# Source data
|---|

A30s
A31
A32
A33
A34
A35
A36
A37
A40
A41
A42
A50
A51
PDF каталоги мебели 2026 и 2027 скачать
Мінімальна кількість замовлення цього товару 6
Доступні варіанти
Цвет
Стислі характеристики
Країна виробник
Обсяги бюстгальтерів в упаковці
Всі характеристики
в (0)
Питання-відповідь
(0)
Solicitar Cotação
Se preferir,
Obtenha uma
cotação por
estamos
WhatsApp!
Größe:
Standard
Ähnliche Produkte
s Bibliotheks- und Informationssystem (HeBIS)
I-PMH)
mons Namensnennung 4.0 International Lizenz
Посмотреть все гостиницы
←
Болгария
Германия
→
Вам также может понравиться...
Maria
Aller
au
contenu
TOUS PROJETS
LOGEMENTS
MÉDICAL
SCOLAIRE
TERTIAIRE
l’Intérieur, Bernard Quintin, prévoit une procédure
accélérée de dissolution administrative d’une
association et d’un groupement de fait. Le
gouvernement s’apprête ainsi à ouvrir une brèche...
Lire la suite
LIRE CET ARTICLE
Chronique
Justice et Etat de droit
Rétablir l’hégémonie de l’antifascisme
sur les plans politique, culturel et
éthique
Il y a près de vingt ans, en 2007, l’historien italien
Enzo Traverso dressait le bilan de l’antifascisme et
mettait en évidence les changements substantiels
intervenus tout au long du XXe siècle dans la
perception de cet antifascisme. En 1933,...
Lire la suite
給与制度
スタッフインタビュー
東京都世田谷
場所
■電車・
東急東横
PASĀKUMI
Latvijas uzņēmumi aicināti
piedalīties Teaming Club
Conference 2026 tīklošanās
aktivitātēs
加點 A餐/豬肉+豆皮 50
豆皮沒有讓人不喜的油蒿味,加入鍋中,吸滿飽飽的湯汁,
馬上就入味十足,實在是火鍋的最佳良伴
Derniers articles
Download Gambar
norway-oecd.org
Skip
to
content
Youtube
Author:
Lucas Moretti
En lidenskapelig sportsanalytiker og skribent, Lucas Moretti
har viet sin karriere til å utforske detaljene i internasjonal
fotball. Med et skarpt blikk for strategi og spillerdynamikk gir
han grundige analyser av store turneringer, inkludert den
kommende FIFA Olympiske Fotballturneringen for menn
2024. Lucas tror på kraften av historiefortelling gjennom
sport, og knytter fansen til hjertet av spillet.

|---|

# Exercise objective
Please rewrite the listing from its first line through the line containing "han grundige analyser", both included, changing "Lire la suite" to "Continuer la lecture" and leaving everything else as it stands. Give back only those lines.

# Task answer
A30s
A31
A32
A33
A34
A35
A36
A37
A40
A41
A42
A50
A51
PDF каталоги мебели 2026 и 2027 скачать
Мінімальна кількість замовлення цього товару 6
Доступні варіанти
Цвет
Стислі характеристики
Країна виробник
Обсяги бюстгальтерів в упаковці
Всі характеристики
в (0)
Питання-відповідь
(0)
Solicitar Cotação
Se preferir,
Obtenha uma
cotação por
estamos
WhatsApp!
Größe:
Standard
Ähnliche Produkte
s Bibliotheks- und Informationssystem (HeBIS)
I-PMH)
mons Namensnennung 4.0 International Lizenz
Посмотреть все гостиницы
←
Болгария
Германия
→
Вам также может понравиться...
Maria
Aller
au
contenu
TOUS PROJETS
LOGEMENTS
MÉDICAL
SCOLAIRE
TERTIAIRE
l’Intérieur, Bernard Quintin, prévoit une procédure
accélérée de dissolution administrative d’une
association et d’un groupement de fait. Le
gouvernement s’apprête ainsi à ouvrir une brèche...
Continuer la lecture
LIRE CET ARTICLE
Chronique
Justice et Etat de droit
Rétablir l’hégémonie de l’antifascisme
sur les plans politique, culturel et
éthique
Il y a près de vingt ans, en 2007, l’historien italien
Enzo Traverso dressait le bilan de l’antifascisme et
mettait en évidence les changements substantiels
intervenus tout au long du XXe siècle dans la
perception de cet antifascisme. En 1933,...
Continuer la lecture
給与制度
スタッフインタビュー
東京都世田谷
場所
■電車・
東急東横
PASĀKUMI
Latvijas uzņēmumi aicināti
piedalīties Teaming Club
Conference 2026 tīklošanās
aktivitātēs
加點 A餐/豬肉+豆皮 50
豆皮沒有讓人不喜的油蒿味,加入鍋中,吸滿飽飽的湯汁,
馬上就入味十足,實在是火鍋的最佳良伴
Derniers articles
Download Gambar
norway-oecd.org
Skip
to
content
Youtube
Author:
Lucas Moretti
En lidenskapelig sportsanalytiker og skribent, Lucas Moretti
har viet sin karriere til å utforske detaljene i internasjonal
fotball. Med et skarpt blikk for strategi og spillerdynamikk gir
han grundige analyser av store turneringer, inkludert den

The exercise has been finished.